Y confieso que me provocaba llorar en todas las mañanas de bemoles. Y seguir llorando. Las notas de la música me rodeaban dentro de un círculo de bebés que me hablaban con ojos ciegos y miraban con sonrisas de hallazgos. Me acordaba de la piel escarpada, de la retahíla de palabras en desorden. De la mudez increíble por la imagen de un talento extrauterino, de la mesada de una cana en la oscuridad.
Me acordaba del hermafroditismo chabacano con máscara de hombre y vestido de mujer, de las granadas heridas a un lado de la casa, de la pelambre en toda una corpulencia que hablaba de cotiledones en mi esquina.
Me acordaba del paralelismo absurdo que, teniendo en medio una carencia, luchaba, de una chiva arrastrada ante el ímpetu del deseo, de la redondez inteligente que violaba los templos.
Me acordaba también de la inmensa bondad de un plebeyo que frenaba con una chancleta y de todas las seis de la tarde.
Y de muchas cosas más dentro de mi utilidad marginal decreciente.

En fin, en mi amplio entorno vi pues el amor dividido, los condones, abierta la vieja en el suelo y adolescentes en fila, a un amigo degenerarse e ir a un oscuro callejón, tarde, en la noche, a un hacedor privado víctima de un bajo puntapié, por debajo de la mesa el sexo de una vieja grotesca, también el de una tía, el falo inmenso de mi padre que se fue empequeñeciendo, una luz escapada por debajo de la puerta, mi cama vacía en la madrugada, los naipes sobre la mesa, la ausencia de sudor denso en axilas serenas, manchas en la sábana, el cinismo en la mujer, la adulta inocencia, el cinismo en el hombre, la imposibilidad de la penetración y una hoja de la persiana dejando pasar una mirada espía, unos labios en penumbra con olor a pescado, senos que me dio temor tocar, el dinero comprando placeres, también conciencias, a una demente ofreciéndome su fétida locura, la manada de burras del viejo Flores, a un hombre maduro adulando, a un padre de familia tocarme el bálano en desafiante juego y creerse inmune a la opinión de ellas, a las gallinas morirse, etc., etc. etc.

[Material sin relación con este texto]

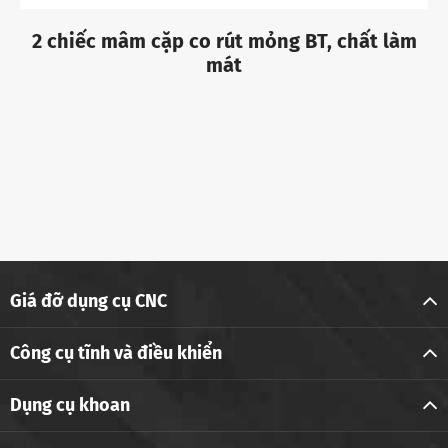
2 chiếc mâm cặp co rút mỏng BT, chất làm
mát
Giá đỡ dụng cụ CNC
Công cụ tĩnh và điều khiển
Dụng cụ khoan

Y oi campanadas, una voz halitósica venida de un confesionario, un rezo culpable y una risa nerviosa dentro del templo, chirrido continuo de cama ocupada, consejos en busca de precios, frases a la casa de guerras y odios, ruidos que me asustaron, notas que me hicieron llorar, cantos eternos.
Y no quise vivir sólo para que el tiempo justificara su paso.